— Activity —
Look for the word "CrtYd" in the data below, and copy every line that holds it.

— Dataset extract —
↓

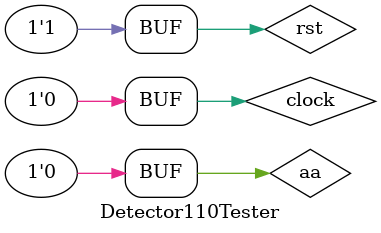
<source format=v>
`timescale 1ns/100ps

module Detector110Tester;
	reg aa, clock, rst;
	wire ww;
	
	Detector110 UUT (aa, clock, rst, ww);
	
	initial begin
		$dumpfile("Detector110Tester.vcd");
		$dumpvars(0, Detector110Tester);
		aa = 0; clock = 0; rst = 1;
	end
	initial repeat (44) #7 clock = ~clock;
	initial repeat (15) #23 aa = ~aa;
	initial begin
		#31 rst = 1;
		#23 rst = 0;
	end
	
	always @ (ww) if (ww == 1)
		$display ("A 1 was detected on w at time = %t", $time);
		
	// Show value of aa signal at every rising clock (after reset)
	always @ (clock) if (clock == 1 && rst == 0)
		$display ("%t: aa = %d", $time, aa);
endmodule

</source>
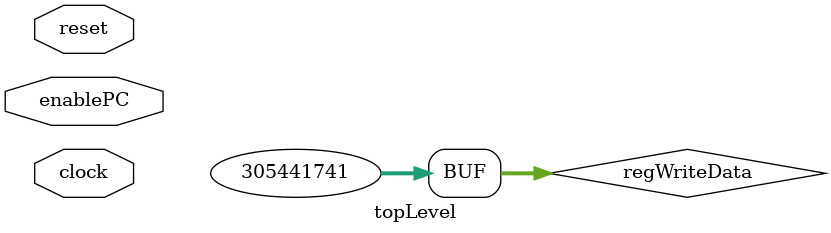
<source format=v>
`timescale 1us / 1us
module topLevel (clock, reset, enablePC);

	// Universal wires
	input wire			clock;
	input wire			reset;

	// ALU wires
	wire	[31:0]		operand1;
	wire	[31:0]		operand2;
	wire	[2:0]		aluOperationCode;
	wire				isZero;
	wire	[31:0]		result;
	// ALU Control wires
	wire				aluSourceImmediate;
	wire	[1:0]		aluInstruct;
	
	wire	[31:0]		signExtendedImmediate;

	// RegFile wires
	wire				writeRegEnable;
	wire				writeRegAddressSource;
	wire	[4:0]		writeRegAddress;

	wire	[31:0]		regRead2;
	wire	[31:0]		regWriteData;

	// Instruction Memory & Program Counter
	wire	[31:0]		currentInstruction;
	input wire			enablePC;
	wire 	[4:0]		PC;
	
	wire	[4:0]		PCplus4;
	wire	[4:0]		writePC;
	
	// temporary use connections
	wire	_unnecessaryOutput;
	assign regWriteData = 32'h1234_ABCD;
	assign writePC = PCplus4;


	control U0 (
		.instructionBits(currentInstruction[31:26]), 
		.writeRegAddressSource(writeRegAddressSource), 
		.jumpEnable(_unnecessaryOutput), 
		.branchEnable(_unnecessaryOutput), 
		.memReadEnable(_unnecessaryOutput), 
		.writeRegFromMem(_unnecessaryOutput), 
		.aluInstruct(aluInstruct), 
		.enableWriteToDataMemory(_unnecessaryOutput), 
		.aluSourceImmediate(aluSourceImmediate), 
		.writeRegEnable(writeRegEnable)
	);

	aluControl U1 (
		.aluInstruct(aluInstruct),
		.instructFunc(currentInstruction[5:0]),
		.aluOperationCode(aluOperationCode)
	);

	signExtend E1 (
		.operand(currentInstruction[15:0]),
		.result(signExtendedImmediate)
	);

	mux_32b M1 (
		.a(regRead2),
		.b(signExtendedImmediate),
		.sel(aluSourceImmediate),
		.out(operand2)
	);

	ALU U2 (
		.operand1(operand1),
		.operand2(operand2),
		.aluOperationCode(aluOperationCode),
		.isZero(isZero),
		.result(result)
	);

	instructionMemory U3 (
		.address(PC), 
		.currentInstruction(currentInstruction)
	);
	
	mux_5b M2 (
		.a(currentInstruction[20:16]), 
		.b(currentInstruction[15:11]), 
		.sel(writeRegAddressSource), 
		.out(writeRegAddress)
	);

	regFile U4 (
		.clock(clock), 
		.writeEnable(writeRegEnable), 
		.reset(reset), 
		.readAddress1(currentInstruction[25:21]), 
		.readAddress2(currentInstruction[20:16]), 
		.writeAddress(writeRegAddress),
		.writeData(regWriteData), 
		.read1(operand1), 
		.read2(regRead2)
	);

	programCounter U5 (
		.clock(clock),
		.reset(reset),
		.enable(PCenable),
		.write(writePC),
		.read(PC)
	);

	adder U6 (
		.operand1(PC),
		.operand2(5'b00100),
		.result(PCplus4)
	);
endmodule
</source>
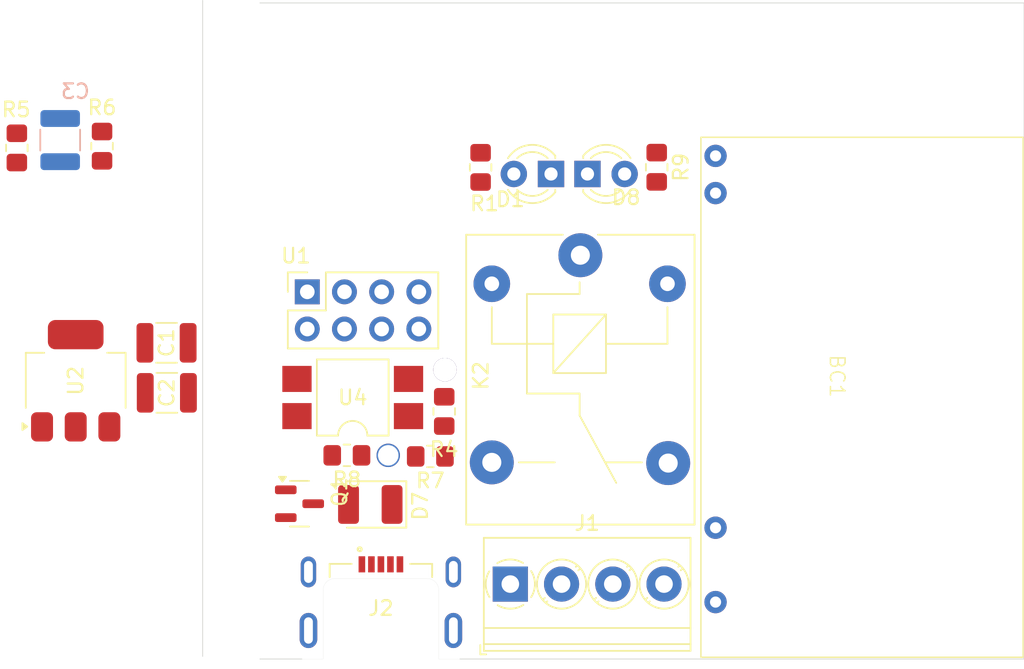
<source format=kicad_pcb>
(kicad_pcb
	(version 20240108)
	(generator "pcbnew")
	(generator_version "8.0")
	(general
		(thickness 1.6)
		(legacy_teardrops no)
	)
	(paper "A4")
	(layers
		(0 "F.Cu" signal)
		(31 "B.Cu" signal)
		(32 "B.Adhes" user "B.Adhesive")
		(33 "F.Adhes" user "F.Adhesive")
		(34 "B.Paste" user)
		(35 "F.Paste" user)
		(36 "B.SilkS" user "B.Silkscreen")
		(37 "F.SilkS" user "F.Silkscreen")
		(38 "B.Mask" user)
		(39 "F.Mask" user)
		(40 "Dwgs.User" user "User.Drawings")
		(41 "Cmts.User" user "User.Comments")
		(42 "Eco1.User" user "User.Eco1")
		(43 "Eco2.User" user "User.Eco2")
		(44 "Edge.Cuts" user)
		(45 "Margin" user)
		(46 "B.CrtYd" user "B.Courtyard")
		(47 "F.CrtYd" user "F.Courtyard")
		(50 "User.1" user)
		(51 "User.2" user)
		(52 "User.3" user)
		(53 "User.4" user)
		(54 "User.5" user)
		(55 "User.6" user)
		(56 "User.7" user)
		(57 "User.8" user)
		(58 "User.9" user)
	)
	(setup
		(stackup
			(layer "F.SilkS"
				(type "Top Silk Screen")
				(color "Black")
			)
			(layer "F.Paste"
				(type "Top Solder Paste")
			)
			(layer "F.Mask"
				(type "Top Solder Mask")
				(color "Black")
				(thickness 0.01)
			)
			(layer "F.Cu"
				(type "copper")
				(thickness 0.035)
			)
			(layer "dielectric 1"
				(type "core")
				(color "FR4 natural")
				(thickness 1.51)
				(material "FR4")
				(epsilon_r 4.5)
				(loss_tangent 0.02)
			)
			(layer "B.Cu"
				(type "copper")
				(thickness 0.035)
			)
			(layer "B.Mask"
				(type "Bottom Solder Mask")
				(color "Black")
				(thickness 0.01)
			)
			(layer "B.Paste"
				(type "Bottom Solder Paste")
			)
			(layer "B.SilkS"
				(type "Bottom Silk Screen")
				(color "Black")
			)
			(copper_finish "None")
			(dielectric_constraints no)
		)
		(pad_to_mask_clearance 0)
		(allow_soldermask_bridges_in_footprints no)
		(pcbplotparams
			(layerselection 0x00010fc_ffffffff)
			(plot_on_all_layers_selection 0x0000000_00000000)
			(disableapertmacros no)
			(usegerberextensions no)
			(usegerberattributes yes)
			(usegerberadvancedattributes yes)
			(creategerberjobfile yes)
			(dashed_line_dash_ratio 12.000000)
			(dashed_line_gap_ratio 3.000000)
			(svgprecision 4)
			(plotframeref no)
			(viasonmask no)
			(mode 1)
			(useauxorigin no)
			(hpglpennumber 1)
			(hpglpenspeed 20)
			(hpglpendiameter 15.000000)
			(pdf_front_fp_property_popups yes)
			(pdf_back_fp_property_popups yes)
			(dxfpolygonmode yes)
			(dxfimperialunits yes)
			(dxfusepcbnewfont yes)
			(psnegative no)
			(psa4output no)
			(plotreference yes)
			(plotvalue yes)
			(plotfptext yes)
			(plotinvisibletext no)
			(sketchpadsonfab no)
			(subtractmaskfromsilk no)
			(outputformat 1)
			(mirror no)
			(drillshape 1)
			(scaleselection 1)
			(outputdirectory "")
		)
	)
	(net 0 "")
	(net 1 "/N IN")
	(net 2 "/L IN")
	(net 3 "+5V")
	(net 4 "/RST")
	(net 5 "Net-(D1-A)")
	(net 6 "Net-(D7-A)")
	(net 7 "Net-(D8-A)")
	(net 8 "unconnected-(J2-SHIELD__3-PadP4)")
	(net 9 "unconnected-(J2-SHIELD__1-PadP2)")
	(net 10 "unconnected-(J2-ID-Pad4)")
	(net 11 "unconnected-(J2-SHIELD-PadP1)")
	(net 12 "/RX")
	(net 13 "unconnected-(J2-D+-Pad3)")
	(net 14 "unconnected-(J2-SHIELD__2-PadP3)")
	(net 15 "/NC")
	(net 16 "/NO")
	(net 17 "/RELAY")
	(net 18 "/TX")
	(net 19 "/GPIO0")
	(net 20 "/CH_PD")
	(net 21 "Net-(R7-Pad2)")
	(net 22 "unconnected-(U1-GPIO2-Pad4)")
	(net 23 "GND")
	(net 24 "VCC")
	(footprint "Resistor_SMD:R_0805_2012Metric_Pad1.20x1.40mm_HandSolder" (layer "F.Cu") (at 85.83 115.095 -90))
	(footprint "Capacitor_SMD:C_1210_3225Metric" (layer "F.Cu") (at 96.075 131.825 180))
	(footprint "Resistor_SMD:R_0805_2012Metric_Pad1.20x1.40mm_HandSolder" (layer "F.Cu") (at 129.54 116.415 -90))
	(footprint "Relay_THT:Relay_SPDT_SANYOU_SRD_Series_Form_C" (layer "F.Cu") (at 124.325 122.425 -90))
	(footprint "Package_TO_SOT_SMD:SOT-23" (layer "F.Cu") (at 105.1375 139.4))
	(footprint "Homme:Buck Connect" (layer "F.Cu") (at 132.56 130.68 -90))
	(footprint "Package_TO_SOT_SMD:SOT-223-3_TabPin2" (layer "F.Cu") (at 89.85 131 90))
	(footprint "Package_DIP:SMDIP-4_W7.62mm" (layer "F.Cu") (at 108.775 132.145 180))
	(footprint "Resistor_SMD:R_0805_2012Metric_Pad1.20x1.40mm_HandSolder" (layer "F.Cu") (at 115.025 133.095 90))
	(footprint "Resistor_SMD:R_0805_2012Metric_Pad1.20x1.40mm_HandSolder" (layer "F.Cu") (at 117.51 116.425 90))
	(footprint "Resistor_SMD:R_0805_2012Metric_Pad1.20x1.40mm_HandSolder" (layer "F.Cu") (at 91.65 114.975 -90))
	(footprint "TerminalBlock_Phoenix:TerminalBlock_Phoenix_PT-1,5-4-3.5-H_1x04_P3.50mm_Horizontal" (layer "F.Cu") (at 119.54 144.89))
	(footprint "Capacitor_SMD:C_1210_3225Metric" (layer "F.Cu") (at 96.055 128.41 180))
	(footprint "Resistor_SMD:R_0805_2012Metric_Pad1.20x1.40mm_HandSolder" (layer "F.Cu") (at 114.075 136.17 180))
	(footprint "Diode_SMD:D_1210_3225Metric_Pad1.42x2.65mm_HandSolder" (layer "F.Cu") (at 109.975 139.45 180))
	(footprint "LED_THT:LED_D3.0mm" (layer "F.Cu") (at 122.32 116.875 180))
	(footprint "Resistor_SMD:R_0805_2012Metric_Pad1.20x1.40mm_HandSolder" (layer "F.Cu") (at 108.375 136.095 180))
	(footprint "Connector_PinSocket_2.54mm:PinSocket_2x04_P2.54mm_Vertical" (layer "F.Cu") (at 105.67 124.925 90))
	(footprint "LED_THT:LED_D3.0mm" (layer "F.Cu") (at 124.81 116.875))
	(footprint "Homme:MOLEX_476421001" (layer "F.Cu") (at 110.7 146.825))
	(footprint "Capacitor_SMD:C_1210_3225Metric" (layer "B.Cu") (at 88.79 114.56 90))
	(gr_line
		(start 102.43 150.01)
		(end 105.3 150.01)
		(stroke
			(width 0.05)
			(type default)
		)
		(layer "Edge.Cuts")
		(uuid "30223754-0ca9-429b-9f6b-eb28fb4167dd")
	)
	(gr_line
		(start 154.63 105.19)
		(end 102.43 105.19)
		(stroke
			(width 0.05)
			(type default)
		)
		(layer "Edge.Cuts")
		(uuid "73c76e11-a58f-465b-b638-2844552f28e4")
	)
	(gr_line
		(start 98.525 105.015)
		(end 98.525 149.835)
		(stroke
			(width 0.05)
			(type default)
		)
		(layer "Edge.Cuts")
		(uuid "88cd506f-1aee-4b3e-be8e-a169ec2def02")
	)
	(gr_line
		(start 154.63 150.01)
		(end 154.63 105.19)
		(stroke
			(width 0.05)
			(type default)
		)
		(layer "Edge.Cuts")
		(uuid "a223265e-d793-4c66-9b49-4ac31e2b63a3")
	)
	(gr_line
		(start 116.1 150.01)
		(end 154.63 150.01)
		(stroke
			(width 0.05)
			(type default)
		)
		(layer "Edge.Cuts")
		(uuid "c28b487a-abfe-43fb-ace1-bb1ee233de05")
	)
	(via
		(at 111.2 136.095)
		(size 1.6)
		(drill 1.4)
		(layers "F.Cu" "B.Cu")
		(net 0)
		(uuid "23ed5ed2-6ae8-4e23-a98a-08b02c526a50")
	)
	(via
		(at 115.075 130.245)
		(size 1.6)
		(drill 1.6)
		(layers "F.Cu" "B.Cu")
		(net 0)
		(uuid "e2a9fe2d-972a-4d4d-81c8-c39d3bc6f261")
	)
	(segment
		(start 105.14 130.875)
		(end 105.25 130.875)
		(width 0.6)
		(layer "F.Cu")
		(net 17)
		(uuid "4ca86448-b9fc-4cbf-9b07-0f1e0804f377")
	)
	(segment
		(start 112.76 130.875)
		(end 112.65 130.875)
		(width 0.6)
		(layer "F.Cu")
		(net 19)
		(uuid "e72f4c05-2a8b-46ca-a675-ae003a640c70")
	)
)

</source>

↑

— Task solution —
		(46 "B.CrtYd" user "B.Courtyard")
		(47 "F.CrtYd" user "F.Courtyard")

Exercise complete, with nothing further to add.